Training a dog to be people-friendly and especially to enjoy the company of his immediate human family is the second most important item in your puppy's education — much more important than socializing him to other dogs. (And as we all know by now, the most important item in your puppy's educational curriculum is teaching bite inhibition.) Although a few common sense precautions make it possible to live quite happily with a dog that does not get along with other dogs, it can be extremely difficult and even dangerous to live with a dog that does not like people — especially if he doesn't like family members! So people-friendliness is a much more important doggy quality than dog-friendliness. But it is truly wonderful when a dog is dog-friendly, having had ample opportunity to meet and play with other dogs on walks and in dog parks.
Unfortunately, few suburban dogs are regularly walked or even given the opportunity to interact with other dogs. For many dog owners, dog-friendliness is simply not a top priority. On the other hand, for owners who consider dog-friendliness important, in fact a major reason for having a dog, their dogs are presumably walked and/or taken to dog parks regularly and so are likely to grow up to be sociable with other dogs. But even for these dogs, people-friendliness is much more important than dog-friendliness, because every day when walked or taken to a park, they are likely to meet many strangers, often children. Most puppy classes are family-oriented, so your pup will have opportunities to socialize with all sorts of people — men, women, and especially, children. And then there is the training game. It will blow your mind just how much your puppy learns in his very first lesson.

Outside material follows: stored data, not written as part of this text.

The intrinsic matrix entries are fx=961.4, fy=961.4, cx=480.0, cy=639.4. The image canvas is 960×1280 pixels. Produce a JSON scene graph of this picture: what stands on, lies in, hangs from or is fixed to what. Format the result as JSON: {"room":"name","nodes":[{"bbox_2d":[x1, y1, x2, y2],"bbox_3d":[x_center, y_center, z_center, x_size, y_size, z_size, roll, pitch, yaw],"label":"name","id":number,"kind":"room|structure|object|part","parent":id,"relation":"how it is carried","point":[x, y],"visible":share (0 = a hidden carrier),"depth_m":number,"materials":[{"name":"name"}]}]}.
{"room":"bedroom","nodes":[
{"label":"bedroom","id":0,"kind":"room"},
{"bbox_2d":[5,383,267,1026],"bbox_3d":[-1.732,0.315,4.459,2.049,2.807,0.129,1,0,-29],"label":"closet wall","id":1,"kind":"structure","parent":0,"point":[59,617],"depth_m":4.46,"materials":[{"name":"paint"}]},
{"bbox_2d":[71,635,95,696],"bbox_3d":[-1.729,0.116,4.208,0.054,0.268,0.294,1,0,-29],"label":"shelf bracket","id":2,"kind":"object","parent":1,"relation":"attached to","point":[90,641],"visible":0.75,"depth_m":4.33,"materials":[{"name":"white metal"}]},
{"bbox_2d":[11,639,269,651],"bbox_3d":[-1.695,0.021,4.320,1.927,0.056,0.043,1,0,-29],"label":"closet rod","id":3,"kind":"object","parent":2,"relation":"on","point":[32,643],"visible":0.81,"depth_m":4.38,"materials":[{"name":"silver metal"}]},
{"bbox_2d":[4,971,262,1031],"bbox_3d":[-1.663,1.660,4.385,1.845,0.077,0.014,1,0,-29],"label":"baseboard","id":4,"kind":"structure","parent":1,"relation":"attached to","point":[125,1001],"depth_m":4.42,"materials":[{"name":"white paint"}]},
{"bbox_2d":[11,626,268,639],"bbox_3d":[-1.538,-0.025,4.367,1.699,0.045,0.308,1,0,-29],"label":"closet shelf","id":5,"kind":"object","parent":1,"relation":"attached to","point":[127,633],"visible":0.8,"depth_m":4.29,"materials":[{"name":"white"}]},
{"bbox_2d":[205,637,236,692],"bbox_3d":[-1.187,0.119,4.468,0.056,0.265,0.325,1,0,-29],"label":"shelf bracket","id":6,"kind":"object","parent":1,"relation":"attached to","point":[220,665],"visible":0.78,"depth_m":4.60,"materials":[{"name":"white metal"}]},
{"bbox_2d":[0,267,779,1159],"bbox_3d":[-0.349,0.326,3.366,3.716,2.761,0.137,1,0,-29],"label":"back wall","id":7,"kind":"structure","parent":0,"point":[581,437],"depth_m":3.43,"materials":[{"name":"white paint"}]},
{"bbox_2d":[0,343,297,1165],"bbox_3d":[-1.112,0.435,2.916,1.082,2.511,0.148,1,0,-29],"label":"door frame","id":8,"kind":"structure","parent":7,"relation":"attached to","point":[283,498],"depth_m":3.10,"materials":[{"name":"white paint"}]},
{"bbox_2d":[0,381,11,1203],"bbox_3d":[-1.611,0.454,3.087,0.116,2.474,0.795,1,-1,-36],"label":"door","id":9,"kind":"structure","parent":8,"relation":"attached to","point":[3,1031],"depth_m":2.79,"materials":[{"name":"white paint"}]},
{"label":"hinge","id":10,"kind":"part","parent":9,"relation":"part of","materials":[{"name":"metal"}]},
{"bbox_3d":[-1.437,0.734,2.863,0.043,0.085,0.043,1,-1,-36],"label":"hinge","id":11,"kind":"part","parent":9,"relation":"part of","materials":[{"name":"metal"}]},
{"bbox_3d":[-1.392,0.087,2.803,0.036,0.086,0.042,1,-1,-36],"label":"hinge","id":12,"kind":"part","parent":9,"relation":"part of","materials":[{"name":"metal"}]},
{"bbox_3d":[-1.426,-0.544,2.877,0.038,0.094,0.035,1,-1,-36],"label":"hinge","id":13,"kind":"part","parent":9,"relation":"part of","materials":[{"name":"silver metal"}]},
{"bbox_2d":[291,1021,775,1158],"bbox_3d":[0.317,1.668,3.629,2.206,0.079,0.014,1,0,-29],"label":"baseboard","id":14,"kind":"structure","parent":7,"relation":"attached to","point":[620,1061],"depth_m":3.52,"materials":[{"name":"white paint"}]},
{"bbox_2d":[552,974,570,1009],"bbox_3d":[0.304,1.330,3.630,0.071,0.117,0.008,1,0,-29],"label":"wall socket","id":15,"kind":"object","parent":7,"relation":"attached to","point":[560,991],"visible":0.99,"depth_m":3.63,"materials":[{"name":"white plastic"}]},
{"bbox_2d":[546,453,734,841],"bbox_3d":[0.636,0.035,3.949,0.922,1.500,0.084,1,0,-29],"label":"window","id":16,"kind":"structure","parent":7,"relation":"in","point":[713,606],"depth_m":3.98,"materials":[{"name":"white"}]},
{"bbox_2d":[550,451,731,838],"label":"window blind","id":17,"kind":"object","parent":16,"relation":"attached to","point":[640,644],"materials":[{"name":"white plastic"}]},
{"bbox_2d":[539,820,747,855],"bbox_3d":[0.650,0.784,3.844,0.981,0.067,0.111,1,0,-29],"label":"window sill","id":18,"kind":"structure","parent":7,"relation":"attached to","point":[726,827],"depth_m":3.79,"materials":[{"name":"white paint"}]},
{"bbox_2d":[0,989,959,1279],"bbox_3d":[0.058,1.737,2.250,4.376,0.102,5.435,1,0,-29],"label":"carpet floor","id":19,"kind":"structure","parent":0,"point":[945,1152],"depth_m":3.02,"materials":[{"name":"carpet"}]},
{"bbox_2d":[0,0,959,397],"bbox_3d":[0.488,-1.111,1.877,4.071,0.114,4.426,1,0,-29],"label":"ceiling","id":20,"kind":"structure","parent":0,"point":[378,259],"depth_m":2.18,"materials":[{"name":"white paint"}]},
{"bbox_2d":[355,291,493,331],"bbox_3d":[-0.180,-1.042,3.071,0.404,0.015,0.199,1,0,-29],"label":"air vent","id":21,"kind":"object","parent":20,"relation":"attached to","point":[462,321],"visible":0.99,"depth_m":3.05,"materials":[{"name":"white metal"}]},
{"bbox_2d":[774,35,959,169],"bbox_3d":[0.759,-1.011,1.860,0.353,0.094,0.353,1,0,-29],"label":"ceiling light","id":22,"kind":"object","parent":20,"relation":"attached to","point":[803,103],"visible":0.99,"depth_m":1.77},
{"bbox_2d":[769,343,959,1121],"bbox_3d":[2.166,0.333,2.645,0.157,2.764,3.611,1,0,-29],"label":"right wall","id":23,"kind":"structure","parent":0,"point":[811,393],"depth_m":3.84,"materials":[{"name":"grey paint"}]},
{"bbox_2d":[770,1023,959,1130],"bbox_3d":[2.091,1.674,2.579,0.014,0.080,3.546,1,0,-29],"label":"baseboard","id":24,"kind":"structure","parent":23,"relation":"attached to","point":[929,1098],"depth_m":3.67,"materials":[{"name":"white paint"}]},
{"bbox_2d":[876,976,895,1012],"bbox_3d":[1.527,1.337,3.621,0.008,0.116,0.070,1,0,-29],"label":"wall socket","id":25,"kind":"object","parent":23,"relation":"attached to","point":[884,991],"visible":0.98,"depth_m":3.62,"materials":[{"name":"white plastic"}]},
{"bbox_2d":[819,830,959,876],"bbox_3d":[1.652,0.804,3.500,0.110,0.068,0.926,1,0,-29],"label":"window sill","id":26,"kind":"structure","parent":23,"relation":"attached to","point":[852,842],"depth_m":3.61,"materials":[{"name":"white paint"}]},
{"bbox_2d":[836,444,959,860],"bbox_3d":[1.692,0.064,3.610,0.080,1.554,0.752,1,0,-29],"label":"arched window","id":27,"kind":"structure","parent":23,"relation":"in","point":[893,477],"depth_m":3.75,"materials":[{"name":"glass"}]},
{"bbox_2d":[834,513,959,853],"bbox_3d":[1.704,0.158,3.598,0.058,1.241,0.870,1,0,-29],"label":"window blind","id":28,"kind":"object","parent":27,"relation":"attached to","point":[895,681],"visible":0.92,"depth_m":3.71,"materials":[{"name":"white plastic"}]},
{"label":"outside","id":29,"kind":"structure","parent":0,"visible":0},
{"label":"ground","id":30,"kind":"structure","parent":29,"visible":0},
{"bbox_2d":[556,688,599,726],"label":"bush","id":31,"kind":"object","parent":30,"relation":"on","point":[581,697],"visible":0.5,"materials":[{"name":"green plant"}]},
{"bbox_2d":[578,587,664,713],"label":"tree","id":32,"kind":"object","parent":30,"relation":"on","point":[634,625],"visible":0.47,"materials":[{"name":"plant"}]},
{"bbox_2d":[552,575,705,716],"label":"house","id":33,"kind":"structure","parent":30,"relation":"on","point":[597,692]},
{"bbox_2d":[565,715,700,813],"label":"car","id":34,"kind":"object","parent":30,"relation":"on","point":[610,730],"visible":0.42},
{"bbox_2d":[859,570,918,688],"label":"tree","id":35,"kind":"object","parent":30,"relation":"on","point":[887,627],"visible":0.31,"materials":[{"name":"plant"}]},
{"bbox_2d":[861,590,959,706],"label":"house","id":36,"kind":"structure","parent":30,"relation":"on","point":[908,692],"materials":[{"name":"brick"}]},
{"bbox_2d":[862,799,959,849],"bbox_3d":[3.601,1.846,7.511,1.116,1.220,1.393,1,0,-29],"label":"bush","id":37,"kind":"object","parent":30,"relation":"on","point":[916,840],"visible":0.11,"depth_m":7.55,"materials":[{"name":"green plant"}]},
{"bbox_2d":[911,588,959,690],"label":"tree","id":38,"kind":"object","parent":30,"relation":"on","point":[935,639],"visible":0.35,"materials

Dogs learn to come, sit, and lie down when requested, to stand still and roll over for examination, to listen to their owners, and to ignore distractions. Additionally, of course, puppy classes are an absolute blast! You will never forget your pup's first night in class. Puppy classes are an adventure, both for you and for your dog. Remember, you are attending puppy class for you to learn! And there's still an awful lot to learn. You'll pick up numerous useful tips for resolving behavior problems. You'll learn how to control the rambunctiousness that is inevitably part and parcel of doggy adolescence. But, most important of all, you'll learn how to control your puppy's biting behavior.